▸ **Excerto da página**:
Do vício de forma por falta de fundamentação quanto aos bens alegadamente não elegíveis (não demonstração de que se encontram afetos à exploração)

 

  1. No ponto 45.2 do projeto de decisão, replicado na decisão final de indeferimento já junta como doc. n.º 1 com o mesmo número, a AT alega que a Requerente terá considerado elegíveis para efeitos de RFAI bens que não o podiam ser, alegando que lhe caberia comprovar que esses bens estão, de facto, afetos à exploração.
  2. Afirma-se ainda naquele ponto que será este o caso «de bens reconhecidos nas contas #424 e 426», mas sem qualquer especificação ou concretização.
  3. Acontece que, sem indicação precisa sobre os bens relativamente aos quais a AT apresenta reservas, sempre seria materialmente impossível à ora Requerente infirmá-las, na medida em que a decisão – como já o projeto de indeferimento – carece, nesta parte, da fundamentação suficiente, precisa e clara que lho permita fazê-lo de forma esclarecida.

▸ **Registos fornecidos**:
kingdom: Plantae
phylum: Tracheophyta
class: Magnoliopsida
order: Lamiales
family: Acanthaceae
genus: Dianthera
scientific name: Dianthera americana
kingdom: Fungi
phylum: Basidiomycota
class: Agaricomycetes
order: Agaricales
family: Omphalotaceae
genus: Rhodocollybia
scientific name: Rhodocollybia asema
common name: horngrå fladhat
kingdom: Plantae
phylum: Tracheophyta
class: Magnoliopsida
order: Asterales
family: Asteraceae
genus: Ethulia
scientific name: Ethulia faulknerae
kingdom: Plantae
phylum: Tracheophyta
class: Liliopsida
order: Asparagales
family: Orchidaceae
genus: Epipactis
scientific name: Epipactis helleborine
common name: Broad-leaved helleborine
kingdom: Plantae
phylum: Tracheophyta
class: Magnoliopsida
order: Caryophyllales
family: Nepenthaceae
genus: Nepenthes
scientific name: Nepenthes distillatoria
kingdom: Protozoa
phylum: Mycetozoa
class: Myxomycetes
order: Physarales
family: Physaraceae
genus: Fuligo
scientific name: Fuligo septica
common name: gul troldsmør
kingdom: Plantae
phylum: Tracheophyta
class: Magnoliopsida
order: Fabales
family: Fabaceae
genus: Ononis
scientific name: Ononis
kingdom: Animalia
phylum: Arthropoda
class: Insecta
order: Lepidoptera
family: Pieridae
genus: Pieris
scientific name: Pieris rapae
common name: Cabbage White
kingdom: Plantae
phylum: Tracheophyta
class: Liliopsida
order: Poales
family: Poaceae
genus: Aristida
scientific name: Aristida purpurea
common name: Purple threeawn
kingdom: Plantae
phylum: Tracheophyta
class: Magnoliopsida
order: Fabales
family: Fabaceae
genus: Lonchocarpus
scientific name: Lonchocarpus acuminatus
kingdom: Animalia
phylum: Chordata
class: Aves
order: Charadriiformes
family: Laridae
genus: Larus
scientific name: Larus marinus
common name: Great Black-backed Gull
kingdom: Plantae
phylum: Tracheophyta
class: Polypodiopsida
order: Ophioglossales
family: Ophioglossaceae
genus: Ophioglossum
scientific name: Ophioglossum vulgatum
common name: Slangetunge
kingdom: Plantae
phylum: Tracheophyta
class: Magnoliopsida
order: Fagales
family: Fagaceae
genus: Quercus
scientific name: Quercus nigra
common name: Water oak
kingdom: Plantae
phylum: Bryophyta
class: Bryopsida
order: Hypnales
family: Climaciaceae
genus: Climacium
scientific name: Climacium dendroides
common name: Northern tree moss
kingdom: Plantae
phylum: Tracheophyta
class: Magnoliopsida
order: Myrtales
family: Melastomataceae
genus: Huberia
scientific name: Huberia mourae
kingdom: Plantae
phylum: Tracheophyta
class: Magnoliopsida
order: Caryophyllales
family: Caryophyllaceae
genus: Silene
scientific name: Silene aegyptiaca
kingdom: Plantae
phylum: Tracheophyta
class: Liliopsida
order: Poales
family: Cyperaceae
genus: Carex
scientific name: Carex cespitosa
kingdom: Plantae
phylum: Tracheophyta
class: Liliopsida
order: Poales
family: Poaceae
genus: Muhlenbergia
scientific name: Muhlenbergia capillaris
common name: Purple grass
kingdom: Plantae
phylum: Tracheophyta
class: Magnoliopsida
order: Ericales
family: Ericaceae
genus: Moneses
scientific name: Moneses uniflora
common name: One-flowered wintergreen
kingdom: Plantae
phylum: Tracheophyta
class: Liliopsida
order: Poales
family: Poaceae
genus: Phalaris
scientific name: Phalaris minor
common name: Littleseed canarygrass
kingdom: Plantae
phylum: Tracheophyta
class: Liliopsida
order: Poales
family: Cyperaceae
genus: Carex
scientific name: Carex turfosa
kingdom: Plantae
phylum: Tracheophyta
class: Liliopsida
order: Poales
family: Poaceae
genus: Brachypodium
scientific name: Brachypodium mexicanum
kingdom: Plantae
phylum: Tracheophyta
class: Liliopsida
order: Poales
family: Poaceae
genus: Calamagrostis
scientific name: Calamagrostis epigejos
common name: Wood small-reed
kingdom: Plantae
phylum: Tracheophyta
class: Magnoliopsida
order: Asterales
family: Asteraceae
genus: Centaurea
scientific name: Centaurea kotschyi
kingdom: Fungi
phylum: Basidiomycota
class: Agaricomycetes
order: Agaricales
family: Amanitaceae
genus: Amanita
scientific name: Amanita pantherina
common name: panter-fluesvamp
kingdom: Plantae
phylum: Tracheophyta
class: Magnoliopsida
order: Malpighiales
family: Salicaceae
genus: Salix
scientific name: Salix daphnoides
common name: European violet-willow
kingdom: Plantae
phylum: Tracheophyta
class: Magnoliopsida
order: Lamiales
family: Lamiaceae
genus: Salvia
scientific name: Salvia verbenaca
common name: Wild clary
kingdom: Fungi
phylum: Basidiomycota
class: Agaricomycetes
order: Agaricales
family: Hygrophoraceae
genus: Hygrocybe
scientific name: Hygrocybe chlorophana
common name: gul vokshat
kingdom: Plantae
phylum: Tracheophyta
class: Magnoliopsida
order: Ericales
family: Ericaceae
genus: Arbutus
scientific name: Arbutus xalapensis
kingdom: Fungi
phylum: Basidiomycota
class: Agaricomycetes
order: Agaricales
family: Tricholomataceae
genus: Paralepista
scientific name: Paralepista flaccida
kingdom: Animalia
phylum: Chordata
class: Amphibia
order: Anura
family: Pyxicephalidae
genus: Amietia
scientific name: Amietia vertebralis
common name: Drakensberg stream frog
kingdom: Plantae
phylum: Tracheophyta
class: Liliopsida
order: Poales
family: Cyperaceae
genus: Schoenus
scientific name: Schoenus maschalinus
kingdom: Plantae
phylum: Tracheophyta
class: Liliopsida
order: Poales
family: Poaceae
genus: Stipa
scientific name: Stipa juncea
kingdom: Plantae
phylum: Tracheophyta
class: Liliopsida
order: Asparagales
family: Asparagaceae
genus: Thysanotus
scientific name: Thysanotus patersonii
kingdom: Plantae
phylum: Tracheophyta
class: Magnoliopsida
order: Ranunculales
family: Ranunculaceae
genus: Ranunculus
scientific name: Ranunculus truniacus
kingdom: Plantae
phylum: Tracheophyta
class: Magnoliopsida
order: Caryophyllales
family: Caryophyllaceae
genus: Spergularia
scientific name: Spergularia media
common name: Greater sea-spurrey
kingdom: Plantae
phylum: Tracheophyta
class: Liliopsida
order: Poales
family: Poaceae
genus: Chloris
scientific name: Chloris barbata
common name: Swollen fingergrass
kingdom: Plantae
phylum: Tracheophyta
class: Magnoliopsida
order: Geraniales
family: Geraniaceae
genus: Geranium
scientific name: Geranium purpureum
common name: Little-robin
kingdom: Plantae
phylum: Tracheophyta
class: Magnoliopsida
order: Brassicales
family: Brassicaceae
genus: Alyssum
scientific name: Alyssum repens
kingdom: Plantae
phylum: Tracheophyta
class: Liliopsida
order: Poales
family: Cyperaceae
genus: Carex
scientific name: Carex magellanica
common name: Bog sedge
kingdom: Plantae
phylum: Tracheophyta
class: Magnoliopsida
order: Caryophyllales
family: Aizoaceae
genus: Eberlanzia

▸ **Tarefas pedidas**:
- A) Repita fielmente o trecho do excerto da página que vai de "3. Acontece que, sem" até "de forma esclarecida.".
- B) As afirmações seguintes estão de acordo com o excerto da página? Para cada uma, responda sim ou não e cite as palavras exatas do excerto que o decidem: (i) Segundo a AT, caberia à Requerente comprovar que os bens estão afetos à exploração. (ii) O ponto 45.2 identifica de forma concreta quais os bens em causa. (iii) O ponto 45.2 do projeto de decisão não foi reproduzido na decisão final.

▸ **Respostas dadas**:
- A)
3. Acontece que, sem indicação precisa sobre os bens relativamente aos quais a AT apresenta reservas, sempre seria materialmente impossível à ora Requerente infirmá-las, na medida em que a decisão – como já o projeto de indeferimento – carece, nesta parte, da fundamentação suficiente, precisa e clara que lho permita fazê-lo de forma esclarecida.

- B)
(i) Sim: "alegando que lhe caberia comprovar que esses bens estão, de facto, afetos à exploração".
(ii) Não: "mas sem qualquer especificação ou concretização".
(iii) Não: "replicado na decisão final de indeferimento já junta como doc. n.º 1 com o mesmo número".